**** INFORMATION

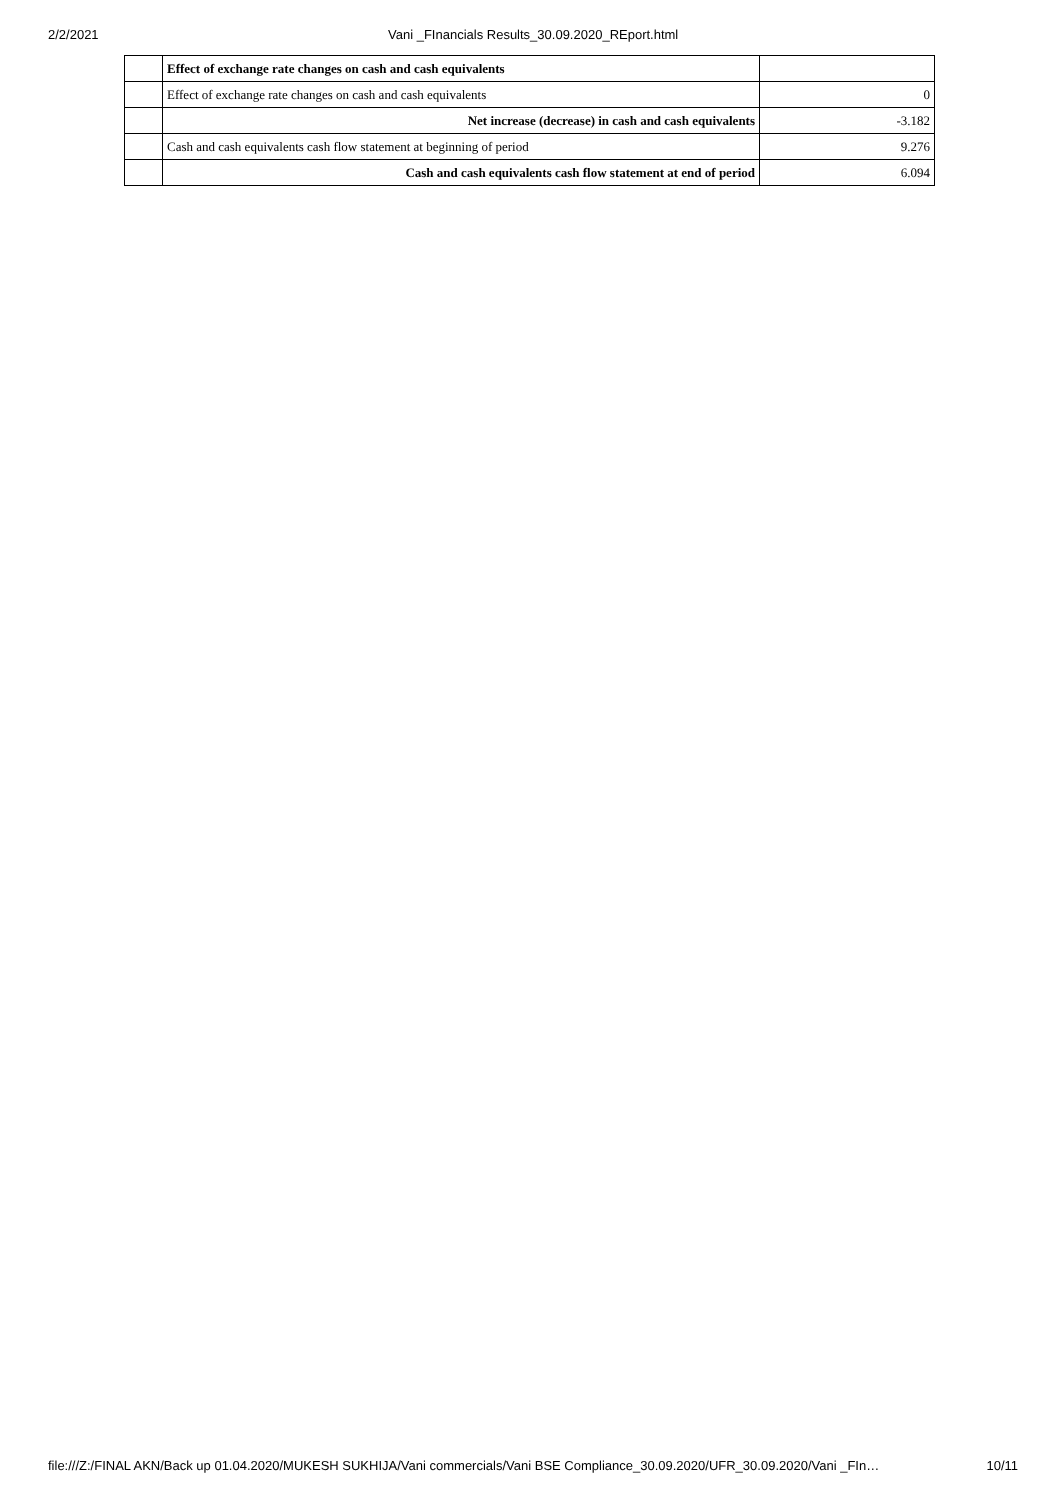2/2/2021 Vani _FInancials Results_30.09.2020_REport.html
| | Effect of exchange rate changes on cash and cash equivalents | |
| | Effect of exchange rate changes on cash and cash equivalents | 0 |
| | Net increase (decrease) in cash and cash equivalents | -3.182 |
| | Cash and cash equivalents cash flow statement at beginning of period | 9.276 |
| | Cash and cash equivalents cash flow statement at end of period | 6.094 |
file:///Z:/FINAL AKN/Back up 01.04.2020/MUKESH SUKHIJA/Vani commercials/Vani BSE Compliance_30.09.2020/UFR_30.09.2020/Vani _FIn… 10/11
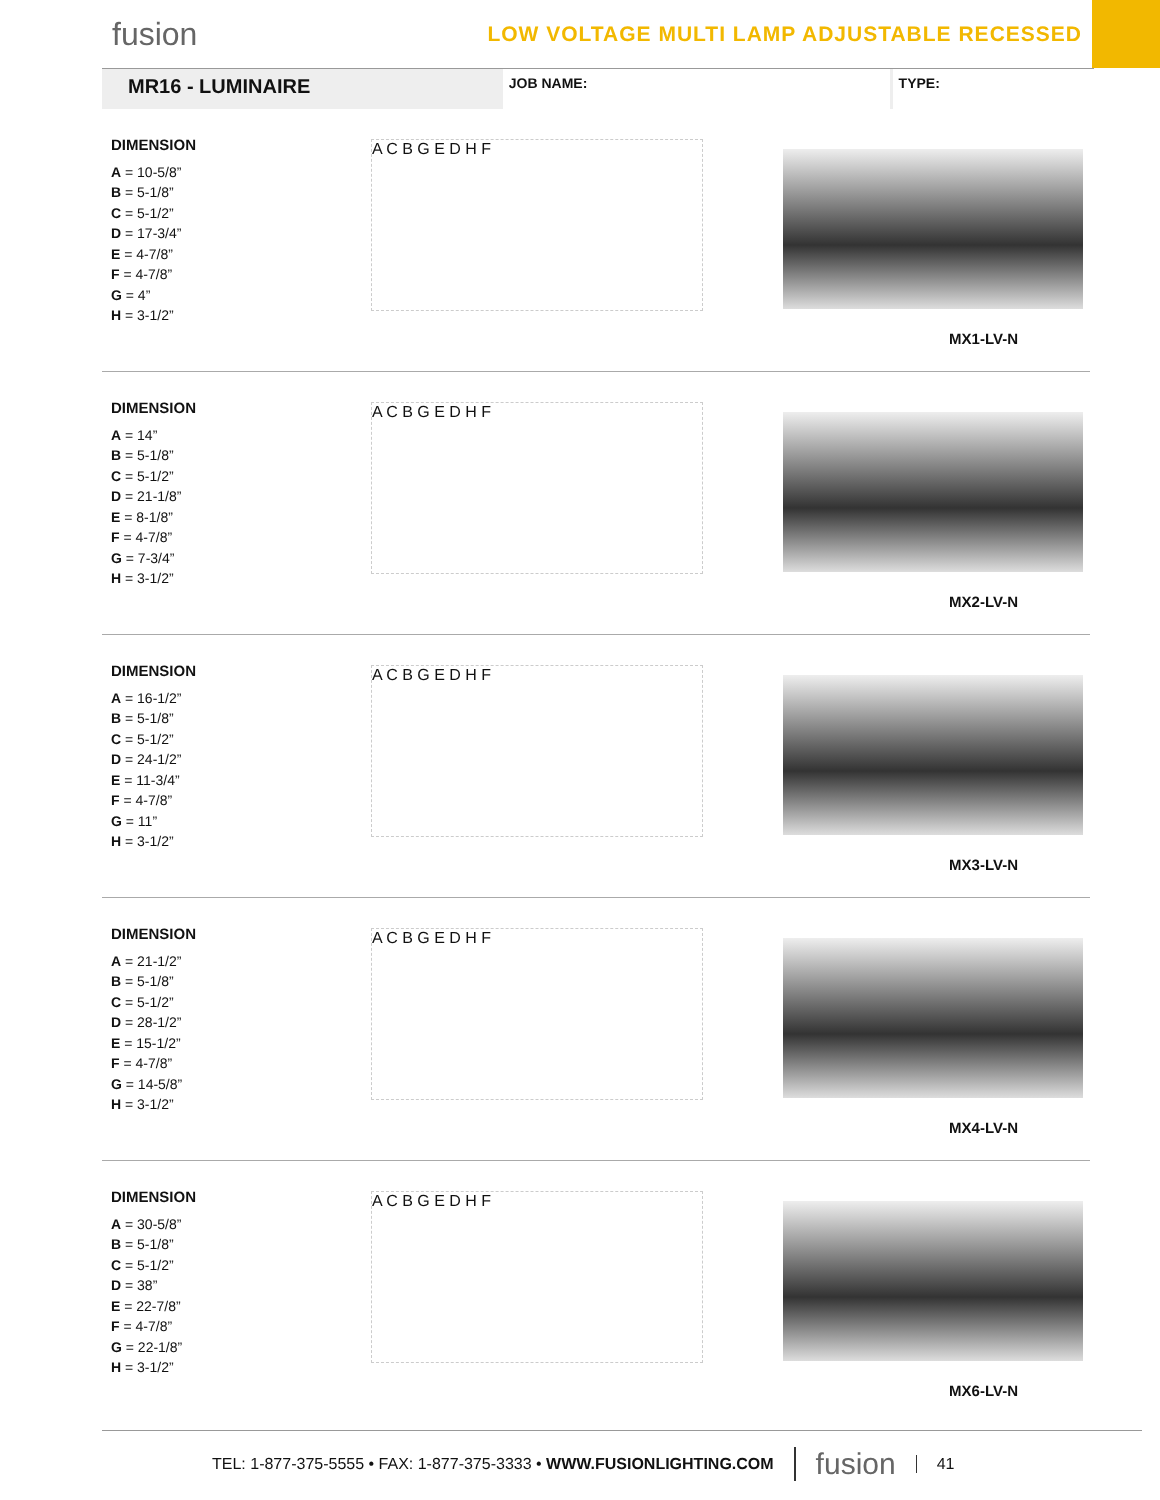fusion
LOW VOLTAGE MULTI LAMP ADJUSTABLE RECESSED
MR16 - LUMINAIRE
JOB NAME: TYPE:
DIMENSION
A = 10-5/8”
B = 5-1/8”
C = 5-1/2”
D = 17-3/4”
E = 4-7/8”
F = 4-7/8”
G = 4”
H = 3-1/2”
A C B G E D H F
MX1-LV-N
DIMENSION
A = 14”
B = 5-1/8”
C = 5-1/2”
D = 21-1/8”
E = 8-1/8”
F = 4-7/8”
G = 7-3/4”
H = 3-1/2”
A C B G E D H F
MX2-LV-N
DIMENSION
A = 16-1/2”
B = 5-1/8”
C = 5-1/2”
D = 24-1/2”
E = 11-3/4”
F = 4-7/8”
G = 11”
H = 3-1/2”
A C B G E D H F
MX3-LV-N
DIMENSION
A = 21-1/2”
B = 5-1/8”
C = 5-1/2”
D = 28-1/2”
E = 15-1/2”
F = 4-7/8”
G = 14-5/8”
H = 3-1/2”
A C B G E D H F
MX4-LV-N
DIMENSION
A = 30-5/8”
B = 5-1/8”
C = 5-1/2”
D = 38”
E = 22-7/8”
F = 4-7/8”
G = 22-1/8”
H = 3-1/2”
A C B G E D H F
MX6-LV-N
TEL: 1-877-375-5555 • FAX: 1-877-375-3333 • WWW.FUSIONLIGHTING.COM fusion 41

********

- TASK TO COMPLETE -
Repeat every record above exactly. The pictures do not belong in the copy.

- WRITTEN REPLY -
2/2/2021 Vani _FInancials Results_30.09.2020_REport.html
| | Effect of exchange rate changes on cash and cash equivalents | |
| | Effect of exchange rate changes on cash and cash equivalents | 0 |
| | Net increase (decrease) in cash and cash equivalents | -3.182 |
| | Cash and cash equivalents cash flow statement at beginning of period | 9.276 |
| | Cash and cash equivalents cash flow statement at end of period | 6.094 |
file:///Z:/FINAL AKN/Back up 01.04.2020/MUKESH SUKHIJA/Vani commercials/Vani BSE Compliance_30.09.2020/UFR_30.09.2020/Vani _FIn… 10/11
fusion
LOW VOLTAGE MULTI LAMP ADJUSTABLE RECESSED
MR16 - LUMINAIRE
JOB NAME: TYPE:
DIMENSION
A = 10-5/8”
B = 5-1/8”
C = 5-1/2”
D = 17-3/4”
E = 4-7/8”
F = 4-7/8”
G = 4”
H = 3-1/2”
A C B G E D H F
MX1-LV-N
DIMENSION
A = 14”
B = 5-1/8”
C = 5-1/2”
D = 21-1/8”
E = 8-1/8”
F = 4-7/8”
G = 7-3/4”
H = 3-1/2”
A C B G E D H F
MX2-LV-N
DIMENSION
A = 16-1/2”
B = 5-1/8”
C = 5-1/2”
D = 24-1/2”
E = 11-3/4”
F = 4-7/8”
G = 11”
H = 3-1/2”
A C B G E D H F
MX3-LV-N
DIMENSION
A = 21-1/2”
B = 5-1/8”
C = 5-1/2”
D = 28-1/2”
E = 15-1/2”
F = 4-7/8”
G = 14-5/8”
H = 3-1/2”
A C B G E D H F
MX4-LV-N
DIMENSION
A = 30-5/8”
B = 5-1/8”
C = 5-1/2”
D = 38”
E = 22-7/8”
F = 4-7/8”
G = 22-1/8”
H = 3-1/2”
A C B G E D H F
MX6-LV-N
TEL: 1-877-375-5555 • FAX: 1-877-375-3333 • WWW.FUSIONLIGHTING.COM fusion 41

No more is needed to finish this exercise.